Born in Woodland, Ala., he had already achieved success with his brother, Rex, as the Gosdin Brothers before launching his solo career. As a teenager, his family hosted The Gosdin Family Gospel Show on a radio station in Birmingham, Ala. Vern and Rex Gosdin moved to the Los Angeles area in 1961 and began performing in a bluegrass group, the Golden State Boys. The band evolved into another bluegrass group, the Hillmen, featuring Chris Hillman, who later became a founding member of the Byrds, the Flying Burrito Brothers and the Desert Rose Band. With the demise of the Hillmen, the Gosdin Brothers scored one country hit, “Hangin’ On,” which peaked at No. 37 on the Billboard chart in 1967. Rex Gosdin died in 1983.

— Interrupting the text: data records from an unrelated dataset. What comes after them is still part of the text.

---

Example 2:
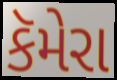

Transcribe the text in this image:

કૅમેરા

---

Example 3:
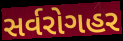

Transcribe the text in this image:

સર્વરોગહર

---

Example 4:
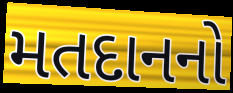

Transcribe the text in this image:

મતદાનનો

In the early ’70s, Vern Gosdin moved to Atlanta, where he ran a retail store, but he continued to perform in area clubs. Emmylou Harris, who knew him from their days in California, teamed with Gosdin to record a demo single featuring two songs — a remake of “Hangin’ On” and a new one, “Yesterday’s Gone.” The demo resulted in Gosdin’s contract with Elektra Records. “Yesterday’s Gone” became his first single for the label and reached No. 9 on the country chart in 1977.

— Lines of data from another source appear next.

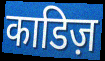
काडिज़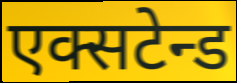
एक्सटेन्डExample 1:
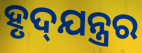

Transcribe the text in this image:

ହୃଦ୍‍ଯନ୍ତ୍ରର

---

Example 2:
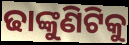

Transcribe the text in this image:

ଢାଙ୍କୁଣିଟିକୁ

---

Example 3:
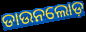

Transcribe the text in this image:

ଡାଉନଲୋଡ଼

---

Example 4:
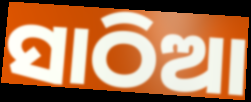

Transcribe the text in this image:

ସାଠିଆ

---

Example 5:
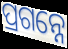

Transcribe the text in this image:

ପ୍ରଗନ୍ନେ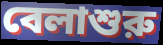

During the late ’70s and early ’80s, Gosdin charted other Top 10 singles for the Elektra, Ovation and AMI labels before scoring his first No. 1 hit in 1984 with “I Can Tell by the Way You Dance (You’re Gonna Love Me Tonight),” written by Sandy Pinkard and Rob Strandlund. After moving to Columbia Records in the late ’80s, he quickly scored a series of Top 10 singles with songs he co-wrote, including “Do You Believe Me Now,” “Chiseled in Stone,” “Who You Gonna Blame It On This Time” and “That Just About Does It.” His recordings of two other original songs from that era — “Set’ Em Up Joe” and “I’m Still Crazy” reached No. 1. Gosdin’s last Top 10 singles were released in 1990 — “Right in the Wrong Direction” and “Is It Raining at Your House.”
In 1989, Gosdin and one of his longtime songwriting collaborators, Max D. Barnes, shared a CMA Award for song of the year for “Chiseled in Stone.” George Strait enjoyed a Top 10 hit in 1997 with “Today My World Slipped Away,” a song Gosdin co-wrote with Mark Wright. It had been a Top 10 single for Gosdin in 1982.